Saved entries.
□ □ □

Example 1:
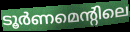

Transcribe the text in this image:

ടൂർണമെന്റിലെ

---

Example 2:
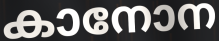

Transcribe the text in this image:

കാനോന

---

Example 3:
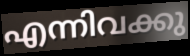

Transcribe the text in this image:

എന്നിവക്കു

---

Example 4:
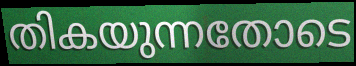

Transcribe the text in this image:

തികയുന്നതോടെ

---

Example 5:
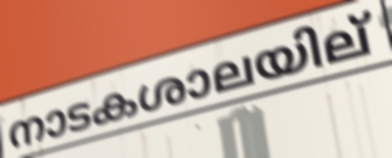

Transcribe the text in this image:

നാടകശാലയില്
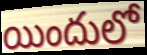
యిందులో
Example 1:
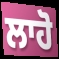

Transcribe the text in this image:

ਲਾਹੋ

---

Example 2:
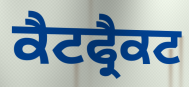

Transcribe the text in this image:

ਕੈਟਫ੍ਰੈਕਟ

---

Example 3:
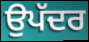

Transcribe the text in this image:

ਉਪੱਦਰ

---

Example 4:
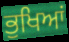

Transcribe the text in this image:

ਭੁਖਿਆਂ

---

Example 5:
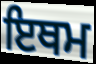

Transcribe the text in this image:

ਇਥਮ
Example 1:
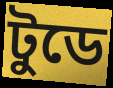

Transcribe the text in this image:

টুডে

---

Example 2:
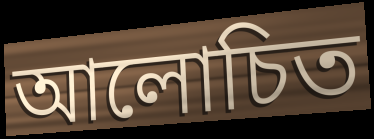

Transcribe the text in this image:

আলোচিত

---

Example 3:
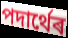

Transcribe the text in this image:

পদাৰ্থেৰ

□ □ □

WHAT YOU WILL DO.
Please copy out each line above exactly as written, but not the pictures.

EXERCISE SOLUTION.
Example 1:

Transcribe the text in this image:

ടൂർണമെന്റിലെ

---

Example 2:

Transcribe the text in this image:

കാനോന

---

Example 3:

Transcribe the text in this image:

എന്നിവക്കു

---

Example 4:

Transcribe the text in this image:

തികയുന്നതോടെ

---

Example 5:

Transcribe the text in this image:

നാടകശാലയില്
యిందులో
Example 1:

Transcribe the text in this image:

ਲਾਹੋ

---

Example 2:

Transcribe the text in this image:

ਕੈਟਫ੍ਰੈਕਟ

---

Example 3:

Transcribe the text in this image:

ਉਪੱਦਰ

---

Example 4:

Transcribe the text in this image:

ਭੁਖਿਆਂ

---

Example 5:

Transcribe the text in this image:

ਇਥਮ
Example 1:

Transcribe the text in this image:

টুডে

---

Example 2:

Transcribe the text in this image:

আলোচিত

---

Example 3:

Transcribe the text in this image:

পদাৰ্থেৰ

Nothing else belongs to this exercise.